There is a clear key to the map in the bottom right corner.
Working out your fare can be tricky. Once in a station look near or around the ticket machines for a map that illustrates the fares you need pay. The station you are at is marked in red and says “This Sta”. As the train stops move away from the station you can see the fare prices increase. Choosing your destination is not hard as you can see both Japanese and English place names are on the map. You find the point you want to depart your train and that is the ticket fare. If you are travelling as a family the Adult prices are in black and red prices are for children.
Next you need to buy a ticket. Some ticket machines offer an English option. Some we encountered did not. The buttons on the left side have clearly marked ticket options. So you select the price of the ticket on the screen.

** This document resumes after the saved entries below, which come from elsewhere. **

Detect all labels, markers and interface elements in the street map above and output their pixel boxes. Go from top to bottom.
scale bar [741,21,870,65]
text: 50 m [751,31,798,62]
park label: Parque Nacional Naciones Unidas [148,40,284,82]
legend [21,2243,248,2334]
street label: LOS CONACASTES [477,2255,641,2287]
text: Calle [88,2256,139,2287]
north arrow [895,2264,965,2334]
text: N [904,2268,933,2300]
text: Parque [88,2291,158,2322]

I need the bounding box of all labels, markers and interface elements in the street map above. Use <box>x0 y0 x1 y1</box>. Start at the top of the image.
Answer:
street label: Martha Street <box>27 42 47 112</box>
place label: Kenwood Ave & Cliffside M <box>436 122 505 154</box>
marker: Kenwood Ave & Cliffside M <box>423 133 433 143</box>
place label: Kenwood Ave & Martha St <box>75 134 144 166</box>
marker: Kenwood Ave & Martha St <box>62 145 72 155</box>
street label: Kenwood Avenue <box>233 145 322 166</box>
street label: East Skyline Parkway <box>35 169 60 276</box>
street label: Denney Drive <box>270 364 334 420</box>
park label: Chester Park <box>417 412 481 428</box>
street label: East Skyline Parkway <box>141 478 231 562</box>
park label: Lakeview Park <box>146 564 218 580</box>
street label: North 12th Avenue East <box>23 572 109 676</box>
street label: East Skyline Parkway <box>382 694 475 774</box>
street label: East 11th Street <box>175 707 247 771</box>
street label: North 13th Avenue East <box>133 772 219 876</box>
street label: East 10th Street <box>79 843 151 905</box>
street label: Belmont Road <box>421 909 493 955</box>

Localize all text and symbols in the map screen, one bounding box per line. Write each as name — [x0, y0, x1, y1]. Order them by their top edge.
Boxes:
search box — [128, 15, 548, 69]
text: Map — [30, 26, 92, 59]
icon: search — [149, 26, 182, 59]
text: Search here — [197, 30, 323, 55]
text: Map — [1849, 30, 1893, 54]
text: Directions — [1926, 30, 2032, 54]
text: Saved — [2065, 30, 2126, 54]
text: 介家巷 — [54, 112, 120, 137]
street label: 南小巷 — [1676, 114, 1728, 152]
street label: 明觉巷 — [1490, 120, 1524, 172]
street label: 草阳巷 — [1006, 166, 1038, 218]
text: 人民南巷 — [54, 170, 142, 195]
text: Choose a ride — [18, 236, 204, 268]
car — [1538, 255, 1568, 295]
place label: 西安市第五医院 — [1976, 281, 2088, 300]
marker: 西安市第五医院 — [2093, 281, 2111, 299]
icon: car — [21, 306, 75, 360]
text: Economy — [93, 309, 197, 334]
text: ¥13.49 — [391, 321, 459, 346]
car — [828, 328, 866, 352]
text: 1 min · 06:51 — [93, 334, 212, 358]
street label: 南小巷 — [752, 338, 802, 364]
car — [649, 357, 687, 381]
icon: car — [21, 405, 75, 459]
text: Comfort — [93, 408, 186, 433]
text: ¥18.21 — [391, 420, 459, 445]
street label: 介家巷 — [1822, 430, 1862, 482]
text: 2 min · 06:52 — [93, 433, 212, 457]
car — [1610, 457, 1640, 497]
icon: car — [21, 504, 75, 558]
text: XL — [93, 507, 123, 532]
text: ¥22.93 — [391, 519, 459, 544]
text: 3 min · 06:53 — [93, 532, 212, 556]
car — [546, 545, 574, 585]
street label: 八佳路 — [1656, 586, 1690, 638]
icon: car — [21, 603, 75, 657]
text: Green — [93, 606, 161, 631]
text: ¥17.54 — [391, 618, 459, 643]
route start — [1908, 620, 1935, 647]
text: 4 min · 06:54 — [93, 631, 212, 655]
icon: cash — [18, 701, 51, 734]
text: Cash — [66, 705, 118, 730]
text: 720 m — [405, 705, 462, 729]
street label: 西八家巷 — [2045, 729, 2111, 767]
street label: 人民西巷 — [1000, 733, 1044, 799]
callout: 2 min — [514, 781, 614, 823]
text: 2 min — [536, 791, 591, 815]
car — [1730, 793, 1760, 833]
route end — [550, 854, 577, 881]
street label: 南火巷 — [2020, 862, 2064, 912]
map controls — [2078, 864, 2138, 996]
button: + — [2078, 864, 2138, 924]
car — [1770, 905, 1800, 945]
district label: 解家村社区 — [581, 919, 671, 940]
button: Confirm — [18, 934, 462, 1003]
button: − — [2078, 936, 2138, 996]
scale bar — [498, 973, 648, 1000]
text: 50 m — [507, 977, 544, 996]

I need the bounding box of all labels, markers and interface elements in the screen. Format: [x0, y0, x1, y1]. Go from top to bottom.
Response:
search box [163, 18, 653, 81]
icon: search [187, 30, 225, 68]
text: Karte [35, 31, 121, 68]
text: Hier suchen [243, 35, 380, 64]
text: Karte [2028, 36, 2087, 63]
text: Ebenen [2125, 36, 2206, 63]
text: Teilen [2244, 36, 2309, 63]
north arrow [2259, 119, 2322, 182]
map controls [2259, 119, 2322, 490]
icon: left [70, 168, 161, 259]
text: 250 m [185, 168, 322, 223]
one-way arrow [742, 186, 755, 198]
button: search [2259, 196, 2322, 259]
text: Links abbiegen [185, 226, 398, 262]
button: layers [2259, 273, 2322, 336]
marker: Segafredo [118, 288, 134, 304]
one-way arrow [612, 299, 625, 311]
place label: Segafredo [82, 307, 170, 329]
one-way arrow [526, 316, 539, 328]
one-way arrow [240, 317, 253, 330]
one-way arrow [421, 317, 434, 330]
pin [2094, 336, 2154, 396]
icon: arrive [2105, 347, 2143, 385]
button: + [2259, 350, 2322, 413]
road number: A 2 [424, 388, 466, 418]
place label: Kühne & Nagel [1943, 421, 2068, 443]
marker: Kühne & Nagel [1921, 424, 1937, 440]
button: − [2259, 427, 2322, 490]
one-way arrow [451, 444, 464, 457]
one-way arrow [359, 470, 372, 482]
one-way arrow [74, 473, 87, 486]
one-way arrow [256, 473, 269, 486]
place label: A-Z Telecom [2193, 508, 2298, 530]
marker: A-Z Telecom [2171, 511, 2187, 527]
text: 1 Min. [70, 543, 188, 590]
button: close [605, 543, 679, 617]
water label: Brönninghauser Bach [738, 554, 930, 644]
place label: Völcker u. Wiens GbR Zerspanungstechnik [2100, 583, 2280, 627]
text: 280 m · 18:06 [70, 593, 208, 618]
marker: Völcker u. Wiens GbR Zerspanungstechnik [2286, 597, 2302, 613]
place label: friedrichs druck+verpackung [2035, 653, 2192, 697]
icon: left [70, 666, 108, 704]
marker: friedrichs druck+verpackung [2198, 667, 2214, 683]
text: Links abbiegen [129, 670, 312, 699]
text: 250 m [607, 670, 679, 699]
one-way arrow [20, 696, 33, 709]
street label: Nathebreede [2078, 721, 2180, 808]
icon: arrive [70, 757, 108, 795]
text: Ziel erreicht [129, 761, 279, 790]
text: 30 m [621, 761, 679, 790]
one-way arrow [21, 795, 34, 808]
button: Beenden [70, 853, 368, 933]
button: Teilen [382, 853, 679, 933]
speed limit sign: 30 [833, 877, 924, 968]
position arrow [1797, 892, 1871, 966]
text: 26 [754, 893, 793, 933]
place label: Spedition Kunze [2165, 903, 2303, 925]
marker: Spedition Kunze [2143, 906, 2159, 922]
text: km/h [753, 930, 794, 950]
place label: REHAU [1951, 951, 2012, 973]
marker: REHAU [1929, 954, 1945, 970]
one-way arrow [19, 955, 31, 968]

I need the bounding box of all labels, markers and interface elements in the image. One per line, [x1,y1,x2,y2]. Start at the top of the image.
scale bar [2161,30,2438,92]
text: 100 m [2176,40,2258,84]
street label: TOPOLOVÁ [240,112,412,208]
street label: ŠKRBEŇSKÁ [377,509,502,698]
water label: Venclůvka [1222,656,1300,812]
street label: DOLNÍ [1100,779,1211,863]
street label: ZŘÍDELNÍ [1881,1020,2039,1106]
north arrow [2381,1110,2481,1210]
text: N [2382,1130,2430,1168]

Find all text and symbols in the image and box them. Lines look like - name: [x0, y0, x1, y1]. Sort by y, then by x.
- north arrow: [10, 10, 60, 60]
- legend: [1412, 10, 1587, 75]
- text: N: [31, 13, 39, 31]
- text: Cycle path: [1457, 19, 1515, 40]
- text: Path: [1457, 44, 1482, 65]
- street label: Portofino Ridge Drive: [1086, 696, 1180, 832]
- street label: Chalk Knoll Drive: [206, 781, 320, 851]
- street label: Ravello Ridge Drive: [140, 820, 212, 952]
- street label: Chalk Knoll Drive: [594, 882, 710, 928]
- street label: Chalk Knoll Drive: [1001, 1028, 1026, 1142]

From the left hand side panel choose the number of people traveling, in our case it was 2 adults that wanted a ticket. We actually memorised the buttons we had to push as we did occasionally encounter machines with no English options.
Next follow the arrows to the train that will take you in the right direction. Usually the side of the platform you need to stand on are clearly marked.
Tips for while you are in the train.
If you try and read the train station stops and you have no Japanese you will quickly lose confidence. Train stations do have the english equivalent in small letters underneath but reading travellers stories I think people get so dazed that they don’t see them. I did not attempt to read the English place name particularly when one place name can sound similar to another to my ear. I found it just lead me to confusion. Instead I counted the stops. In most trains stations the numbers are clearly seen but there is always the odd station where they are not. So keep it simple and count the stops as you go. Most have the name in Japanese, and an English version underneath in smaller letters, as well as a number. When looking from the train, the letter + number are set in large font, with a smaller letter/number on either side – this indicates the direction of travel so you know very quickly if you are going the right direction.
We did not travel in peak hour but I really can’t see why so many people report finding this system confusing as with a bit of thought and attention to your surroundings it is an easy, cheap and interesting way to travel around Tokyo.
I hope people who are thinking of visiting Tokyo find this article useful.